Non, rien de tout cela : raison, morale, culpabilisation, menace, récompense... Rien n'y fait. En cette matière, le sang, il est difficile de convaincre ou de persuader. C'est que, s'agissant de donner son sang on touche à des représentations magico-religieuses qui remontent à la nuit des temps. Soizic Noel-Bourgois montre dans sa thèse sur « le sens du sang » que donner son sang, fondamentalement, c'est faire couler le sang. Faire couler le sang, c'est faire perdre la vie à quelqu'un, homme ou animal; c'est aussi le sang du sacrifice – en général humain dans les premières civilisations - pour s'attirer les faveurs des dieux, par exemple pour conjurer la sécheresse, ou pour que les personnages importants tels que les souverains soient accompagnés dans l'au-delà par les sacrifiés. Ou encore pour unifier le groupe ; plus près de nous c'est le sang du Christ, versé pour le rachat des hommes. Dans la formation de la pensée magique, il faudrait ajouter, parmi toutes les hémorragies, la menstruation certainement celle qui a la plus puissante résonance symbolique sur le psychisme de l'individu et du groupe. L'écoulement du sang des règles, phénomène individuel, est aussi un phénomène social avec son corollaire de prescriptions, de rituels et d'interdits. Dans les sociétés primitives, à peu d'exceptions près, il n'est pas d'impureté plus redoutable que celle de la femme « en règles ». La liste des peuples ayant façonné dans leurs coutumes des réponses à cette « souillure » supposée les concerne à peu près tous.
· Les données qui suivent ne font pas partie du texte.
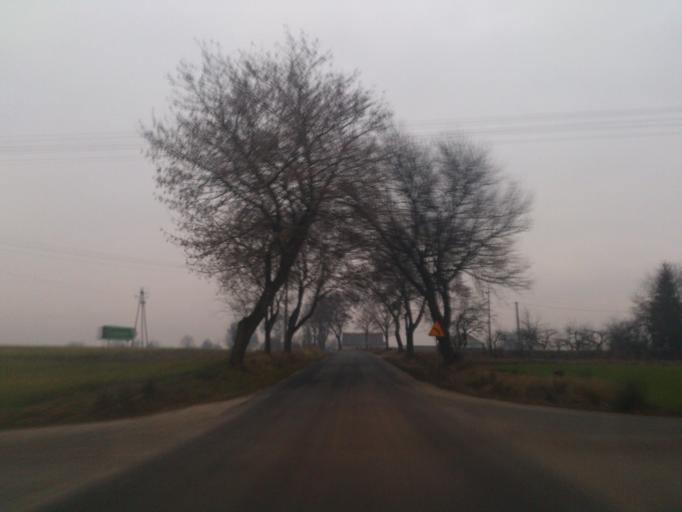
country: PL
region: Kujawsko-Pomorskie
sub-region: Powiat rypinski
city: Wapielsk
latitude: 53.2007
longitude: 19.2327
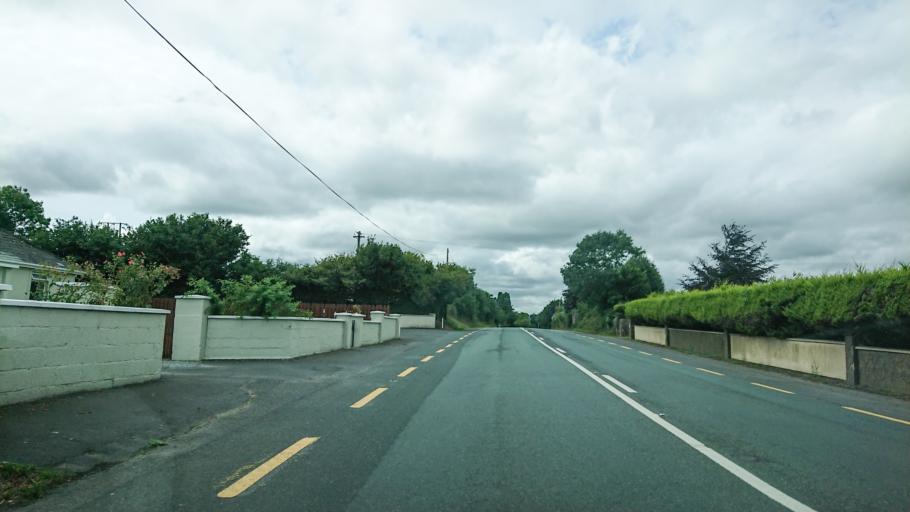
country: IE
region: Munster
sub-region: Waterford
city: Dungarvan
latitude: 52.1265
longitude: -7.7831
 Ainsi, se séparer de son sang, c'est retrouver ce monde-là. Les arguments rationnels, les progrès de la science n'éradiquent pas les représentations magico religieuses et au sein des univers les plus techniques les dimensions dites « irrationnelles » sont toujours agissantes. Aujourd'hui la société globale et le monde médical ont de la peine à gérer la part « sauvage » du fonctionnement de la pensée humaine. Ainsi va le monde.